I’d become fascinated with the information theoretic ideas about perception and redundancy originated by people like Horace Barlow, and particularly their application to sound by researchers like Paris Smaragdis. I’d originally been interested in ICA but Smaragdis and others were starting to apply NMF to sound around that time.
The basic idea of the paper is: the brain is able to analyze distinct sounds from the jumbled mixture that hits our eardrums because audio signals generally have structure, musical audio particularly so. If you take a time-frequency transform like a spectrogram of a piece of piano music, you find that it has approximately:
- A sparse representation: each note has a characteristic frequency profile. The complete spectrogram is made by scaling and adding all the notes playing simultaneously. In the bases of all these profiles, the sparse representation consists of the activation levels of each notes.
- Scaling invariants: scaling a vibrating system physically up or down is equivalent to translation in log-frequency.
NMF is a way of obtaining a low-rank approximation of a matrix as a product of two others, subject to the constraint that all the elements have to be positive of zero. Amazingly, this simple assumption is enough to discover all kinds of useful structure, including the separation into spectral bases like that in a spectrogram.
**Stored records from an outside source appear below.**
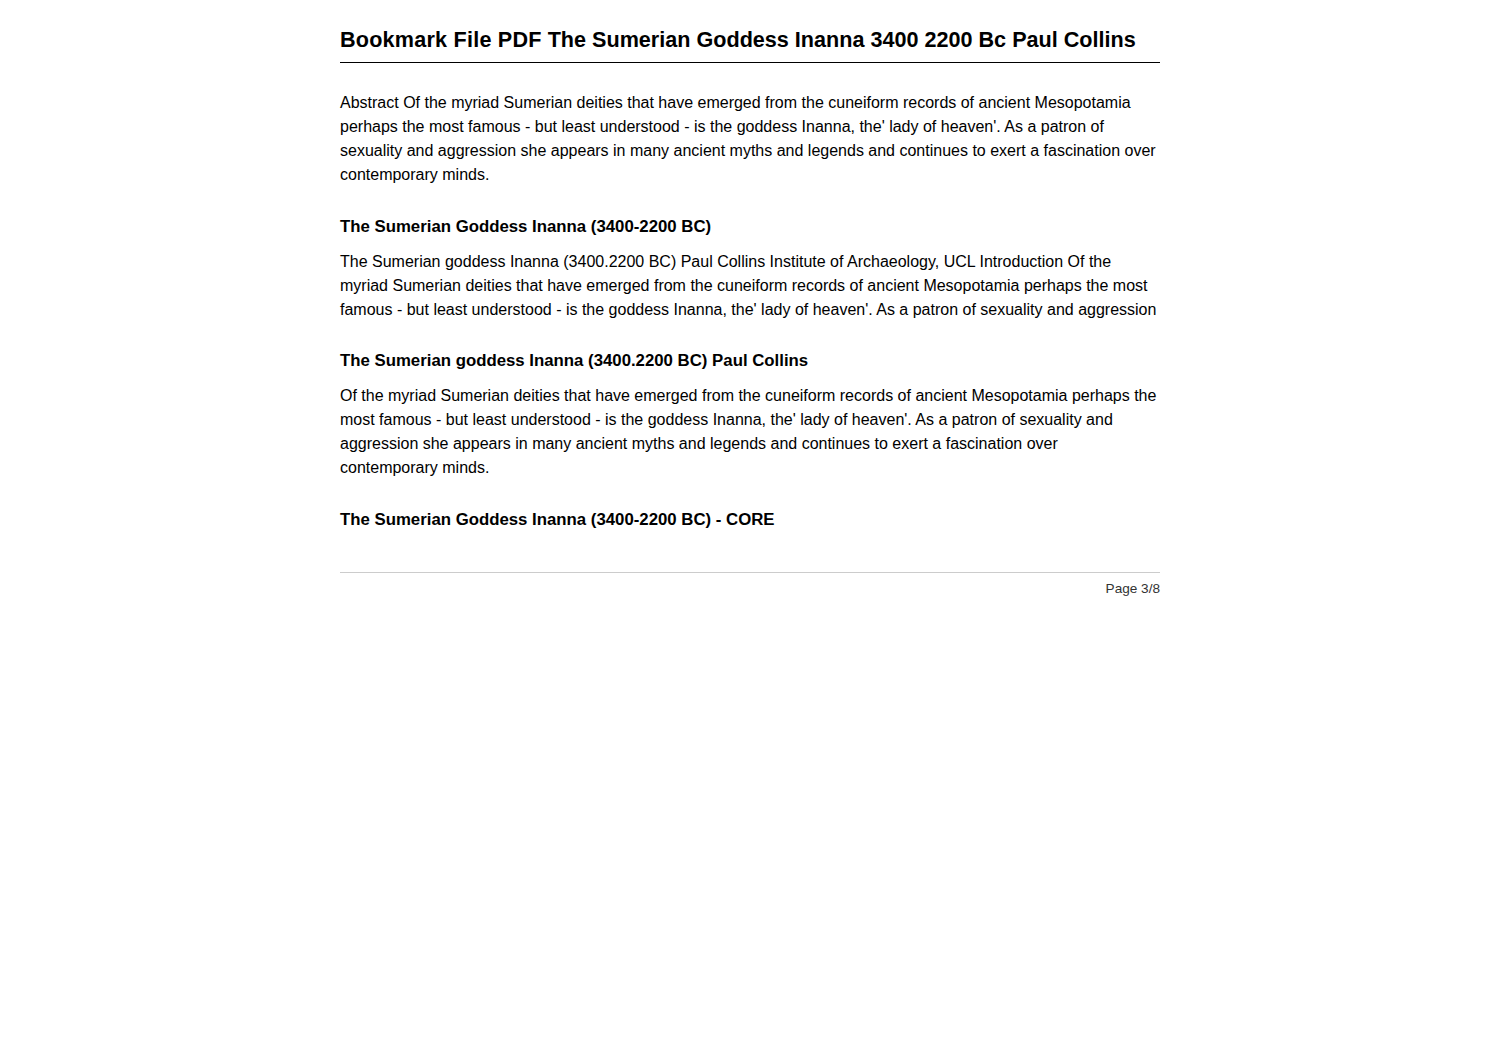Bookmark File PDF The Sumerian Goddess Inanna 3400 2200 Bc Paul Collins
Abstract Of the myriad Sumerian deities that have emerged from the cuneiform records of ancient Mesopotamia perhaps the most famous - but least understood - is the goddess Inanna, the' lady of heaven'. As a patron of sexuality and aggression she appears in many ancient myths and legends and continues to exert a fascination over contemporary minds.
The Sumerian Goddess Inanna (3400-2200 BC)
The Sumerian goddess Inanna (3400.2200 BC) Paul Collins Institute of Archaeology, UCL Introduction Of the myriad Sumerian deities that have emerged from the cuneiform records of ancient Mesopotamia perhaps the most famous - but least understood - is the goddess Inanna, the' lady of heaven'. As a patron of sexuality and aggression
The Sumerian goddess Inanna (3400.2200 BC) Paul Collins
Of the myriad Sumerian deities that have emerged from the cuneiform records of ancient Mesopotamia perhaps the most famous - but least understood - is the goddess Inanna, the' lady of heaven'. As a patron of sexuality and aggression she appears in many ancient myths and legends and continues to exert a fascination over contemporary minds.
The Sumerian Goddess Inanna (3400-2200 BC) - CORE
Page 3/8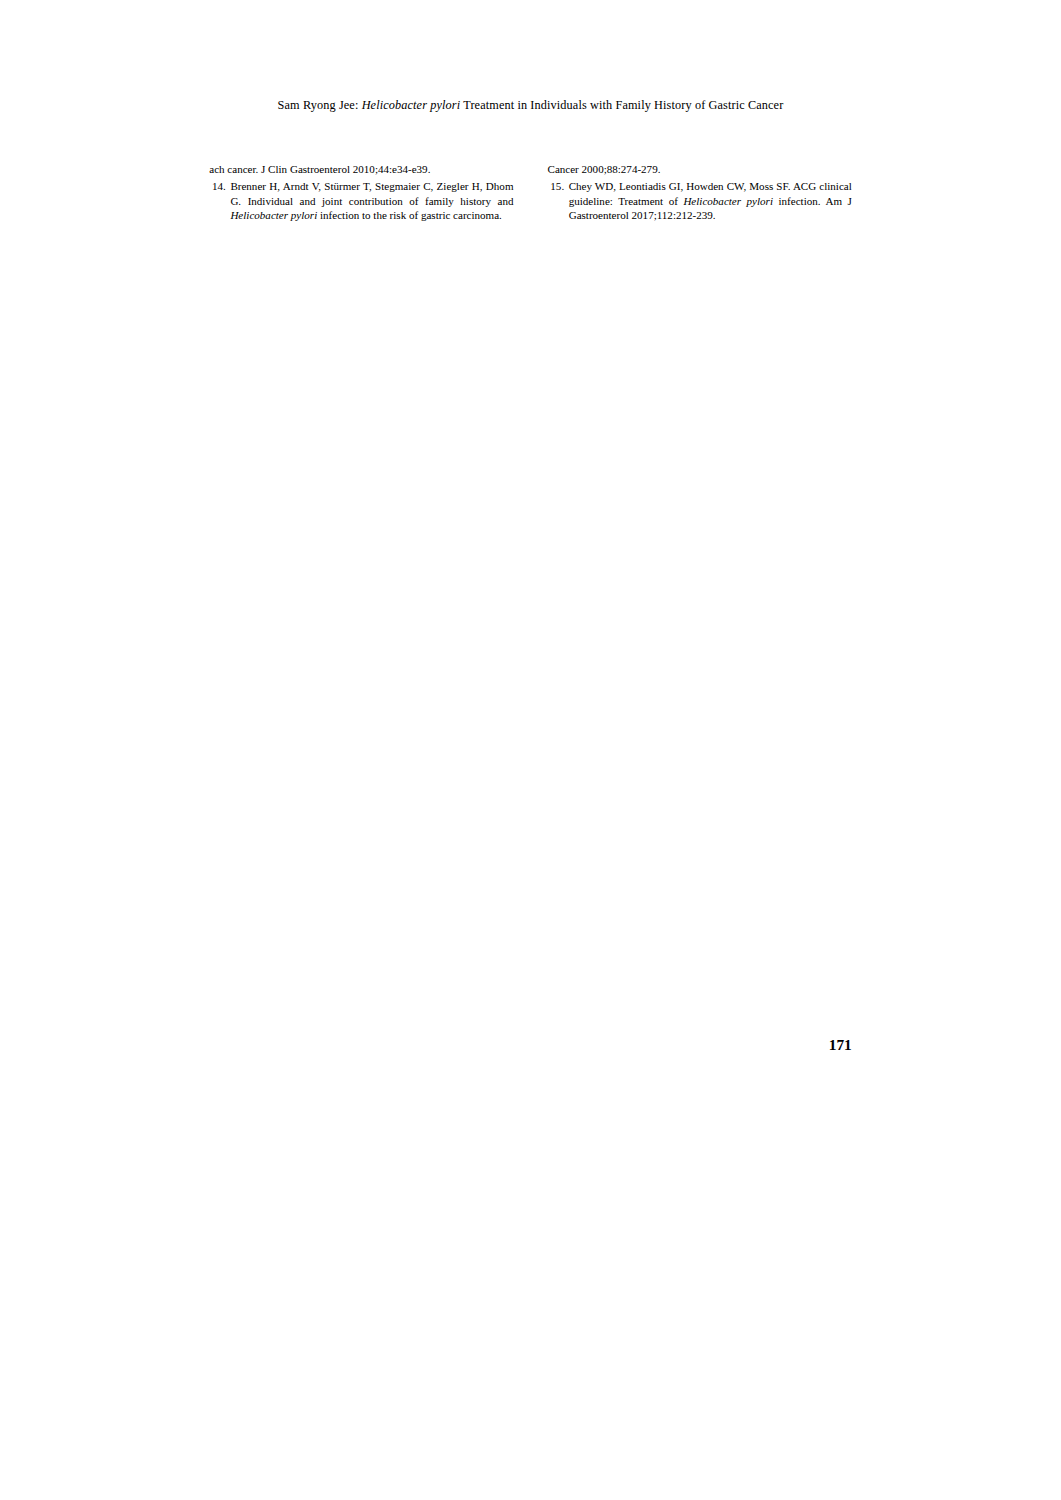Sam Ryong Jee: Helicobacter pylori Treatment in Individuals with Family History of Gastric Cancer
ach cancer. J Clin Gastroenterol 2010;44:e34-e39.
14. Brenner H, Arndt V, Stürmer T, Stegmaier C, Ziegler H, Dhom G. Individual and joint contribution of family history and Helicobacter pylori infection to the risk of gastric carcinoma.
Cancer 2000;88:274-279.
15. Chey WD, Leontiadis GI, Howden CW, Moss SF. ACG clinical guideline: Treatment of Helicobacter pylori infection. Am J Gastroenterol 2017;112:212-239.
171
Left to its own devices, straight NMF on the piano spectrogram piece would likely approximate the spectral profiles of each note, but in no particular order. The additional step in this paper is to further require there to be only one profile, log-frequency translated – and this is indeed enough to get you recognizable notes.
There is an enormous and booming literature on sparsity in signal processing in areas like compressed sensing – Nuit Blanche blog is a good place to find out more.